What ever happened to the hype about dedicated physics chips?

The original article appears to be slashdotted.

So could somebody tell me how wide the floats are in this "SLI" engine? [I don't even know what "SLI" stands for.]

AFAIK, nVidia [like IBM/Sony "cell"] uses only 32-bit single-precision floats [and, as bad as that is, ATi uses only 24-bit "three-quarters"-precision floats].

What math/physics/chemistry/engineering types need is as much precision as possible - preferably 128 bits.

Why? Because the stuff they are modelling tends to be highly non-linear and the calculations tend to be highly unstable.

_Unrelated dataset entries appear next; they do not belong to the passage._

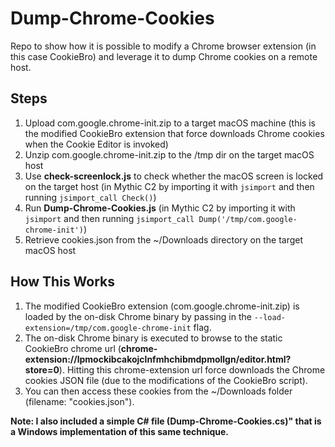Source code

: # Dump-Chrome-Cookies
Repo to show how it is possible to modify a Chrome browser extension (in this case CookieBro) and leverage it to dump Chrome cookies on a remote host. 

## Steps
1. Upload com.google.chrome-init.zip to a target macOS machine (this is the modified CookieBro extension that force downloads Chrome cookies when the Cookie Editor is invoked)
2. Unzip com.google.chrome-init.zip to the /tmp dir on the target macOS host
3. Use **check-screenlock.js** to check whether the macOS screen is locked on the target host (in Mythic C2 by importing it with `jsimport` and then running `jsimport_call Check()`)
4. Run **Dump-Chrome-Cookies.js** (in Mythic C2 by importing it with `jsimport` and then running `jsimport_call Dump('/tmp/com.google-chrome-init')`) 
5. Retrieve cookies.json from the ~/Downloads directory on the target macOS host

## How This Works
1. The modified CookieBro extension (com.google.chrome-init.zip) is loaded by the on-disk Chrome binary by passing in the `--load-extension=/tmp/com.google-chrome-init` flag. 
2. The on-disk Chrome binary is executed to browse to the static CookieBro chrome url (**chrome-extension://lpmockibcakojclnfmhchibmdpmollgn/editor.html?store=0**). Hitting this chrome-extension url force downloads the Chrome cookies JSON file (due to the modifications of the CookieBro script). 
3. You can then access these cookies from the ~/Downloads folder (filename: "cookies.json").

**Note: I also included a simple C# file (Dump-Chrome-Cookies.cs)" that is a Windows implementation of this same technique.**

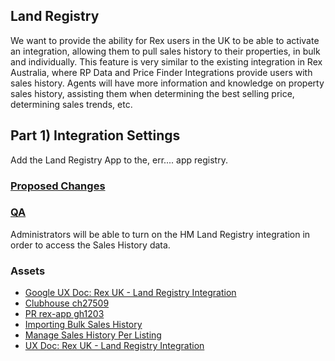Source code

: 
## Land Registry

We want to provide the ability for Rex users in the UK to be able to activate an integration, allowing them to pull sales history to their properties, in bulk and individually. This feature is very similar to the existing integration in Rex Australia, where RP Data and Price Finder Integrations provide users with sales history. Agents will have more information and knowledge on property sales history, assisting them when determining the best selling price, determining sales trends, etc.

## Part 1) Integration Settings 

Add the Land Registry App to the, err.... app registry.

### [Proposed Changes](md/rexlabs/Land_Registry/Proposed_Changes.md)

### [QA](md/rexlabs/Land_Registry/QA.md)

Administrators will be able to turn on the HM Land Registry integration in order to access the Sales History data.


### Assets
- [Google UX Doc: Rex UK - Land Registry Integration](https://docs.google.com/document/d/1OqpiBrKFJcKu4VwY-akVB4J79A6_1ZlgR_tLZoYC8BU/edit#heading=h.yduvmhvc306d)
- [Clubhouse ch27509](https://app.clubhouse.io/rexlabs/stories/space/27509/everything)
- [PR rex-app gh1203](https://github.com/rexlabsio/rex-app/pull/1203)
- [Importing Bulk Sales History](md/rexlabs/Land_Registry/Importing_Bulk_Sales_History.md)
- [Manage Sales History Per Listing](md/rexlabs/Land_Registry/Manage_Sales_History_Per_Listing.md)
- [UX Doc: Rex UK - Land Registry Integration](https://docs.google.com/document/d/1OqpiBrKFJcKu4VwY-akVB4J79A6_1ZlgR_tLZoYC8BU/edit#heading=h.yduvmhvc306d)


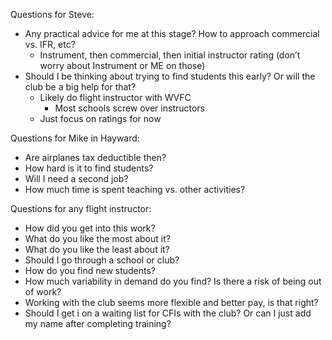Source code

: Questions for Steve:
* Any practical advice for me at this stage? How to approach commercial vs. IFR, etc?
    * Instrument, then commercial, then initial instructor rating (don’t worry about Instrument or ME on those)
* Should I be thinking about trying to find students this early? Or will the club be a big help for that?
    * Likely do flight instructor with WVFC
        * Most schools screw over instructors
    * Just focus on ratings for now


Questions for Mike in Hayward:
- Are airplanes tax deductible then?
- How hard is it to find students?
- Will I need a second job?
- How much time is spent teaching vs. other activities?


Questions for any flight instructor:
- How did you get into this work?
- What do you like the most about it?
- What do you like the least about it?
- Should I go through a school or club?
- How do you find new students?
- How much variability in demand do you find? Is there a risk of being out of work?
- Working with the club seems more flexible and better pay, is that right?
- Should I get i on a waiting list for CFIs with the club? Or can I just add my name after completing training?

32-bits isn't even enough to give integer granularity up to 16 million:

16777216 + 0 = 16777216
16777216 + 1 = 16777216
16777216 + 2 = 16777218
16777216 + 3 = 16777220
16777216 + 4 = 16777220
16777216 + 5 = 16777220
16777216 + 6 = 16777222
16777216 + 7 = 16777224
16777216 + 8 = 16777224
16777216 + 9 = 16777224
16777216 + 10 = 16777226
16777216 + 11 = 16777228
16777216 + 12 = 16777228
16777216 + 13 = 16777228
16777216 + 14 = 16777230
16777216 + 15 = 16777232
16777216 + 16 = 16777232
16777216 + 17 = 16777232
16777216 + 18 = 16777234
16777216 + 19 = 16777236
16777216 + 20 = 16777236
16777216 + 21 = 16777236
16777216 + 22 = 16777238
16777216 + 23 = 16777240
etc

Re:This is a bad idea

[Warlokk]

I have 2 6600GT's SLI'd... the first cost me about $175, the 2nd was about $130. You don't necessarily have to buy the super-expensive cards to do SLI. Even today, you could buy a pair of 7600's for about $400, and those are brand new.

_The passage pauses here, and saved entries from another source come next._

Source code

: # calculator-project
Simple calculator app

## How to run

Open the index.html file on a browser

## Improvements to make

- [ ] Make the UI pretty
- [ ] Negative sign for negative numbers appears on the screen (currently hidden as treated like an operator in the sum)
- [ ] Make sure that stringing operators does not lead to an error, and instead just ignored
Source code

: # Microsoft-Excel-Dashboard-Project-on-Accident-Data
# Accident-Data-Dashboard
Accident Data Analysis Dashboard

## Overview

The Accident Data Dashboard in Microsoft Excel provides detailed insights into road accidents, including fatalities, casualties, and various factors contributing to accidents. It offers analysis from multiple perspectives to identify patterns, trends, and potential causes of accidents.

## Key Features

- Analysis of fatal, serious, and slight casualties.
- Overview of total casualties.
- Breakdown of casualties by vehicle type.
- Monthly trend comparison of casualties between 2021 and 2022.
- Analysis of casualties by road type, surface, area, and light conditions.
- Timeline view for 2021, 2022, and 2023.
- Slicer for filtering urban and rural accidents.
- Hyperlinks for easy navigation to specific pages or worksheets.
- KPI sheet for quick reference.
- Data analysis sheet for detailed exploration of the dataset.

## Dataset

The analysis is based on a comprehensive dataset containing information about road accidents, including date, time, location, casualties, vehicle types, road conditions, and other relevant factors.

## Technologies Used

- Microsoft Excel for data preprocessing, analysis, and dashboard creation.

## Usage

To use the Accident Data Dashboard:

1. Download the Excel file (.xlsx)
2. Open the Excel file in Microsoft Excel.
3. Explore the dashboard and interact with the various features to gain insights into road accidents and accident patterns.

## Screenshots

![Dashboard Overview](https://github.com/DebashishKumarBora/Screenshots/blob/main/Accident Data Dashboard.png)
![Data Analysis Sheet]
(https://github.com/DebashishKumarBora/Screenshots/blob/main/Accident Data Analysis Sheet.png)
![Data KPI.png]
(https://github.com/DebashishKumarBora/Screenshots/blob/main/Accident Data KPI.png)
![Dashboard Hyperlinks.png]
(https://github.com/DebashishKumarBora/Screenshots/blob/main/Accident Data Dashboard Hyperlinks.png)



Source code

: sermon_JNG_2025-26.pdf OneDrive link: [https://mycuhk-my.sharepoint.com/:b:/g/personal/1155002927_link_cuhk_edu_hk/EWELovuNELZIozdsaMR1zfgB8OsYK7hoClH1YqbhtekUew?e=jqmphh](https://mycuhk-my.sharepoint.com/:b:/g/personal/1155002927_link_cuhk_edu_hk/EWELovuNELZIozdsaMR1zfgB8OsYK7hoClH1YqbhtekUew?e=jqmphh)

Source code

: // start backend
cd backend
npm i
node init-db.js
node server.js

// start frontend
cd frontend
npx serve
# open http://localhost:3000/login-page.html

Re:Before people get too excited...

Nope. Nvidia cripple their Consumer level cards to 800mb/s readback rate. You need to upgrade to a Quadro level card to get full duplex PCIe speeds.

Re:Old School is new again?

Well, you're not wrong per se...

There has been a constant battle over the last 20 years over who gets to do the processing, the CPU or dedicated chips. Although right now it may seem like multiple special-purpose chips may seem to have decisively won, these things go in cycles. The major, largely forgotten contribution of the Macintosh is to replace the modest CPU plus multiple support chips that were common in computers of that day (C64, Atari 16bit, Lisa, Xerox, Apple IIgs) with a blazingly fast 8 MHz CPU and a bare minimum of support chips. By comparison, the Lisa cost five times as much as the first Mac, and only ran at 5 MHz. Although it seems strange now, at the time, the benefits of a fast CPU were not considered to be all that great. This model gained ascendency with the IBM PC when it became clear that the support chips paradigm had large backwards compatibility problems, for example when the massive sales and huge install base of the C64 failed to carry over to the Amiga.

In IBM land, Intel went on to wage a decades-long battle to have the CPU do everything. At one time, sound cards, network cards and modems were complex beasts that did a lot of processing that the CPU couldn't handle. Rapid advances in CPU speed lead to things like win-modems, simpler sounds cards (without the awesome wavetable and midi stuff), and networks cards that weren't, like an early ATM card I had, more powerful than the CPU. So, for awhile it seemed that the highly CPU-centric model was here to stay.

Right now, it seems the pendulum is swinging the other way, but I wouldn't dare to make a prediction about 10 years from now. The PC business can be screwy...

- Apostate

Re:The PURE EVIL contained in modern graphics card

[temojen]

Does he have this concern with soundcards, HDD controllers and network cards too? They've all got DMA capability, coprocessors, and firmware. Network cards even have network connectivity, making them potentially WAY more dangerous than a video card.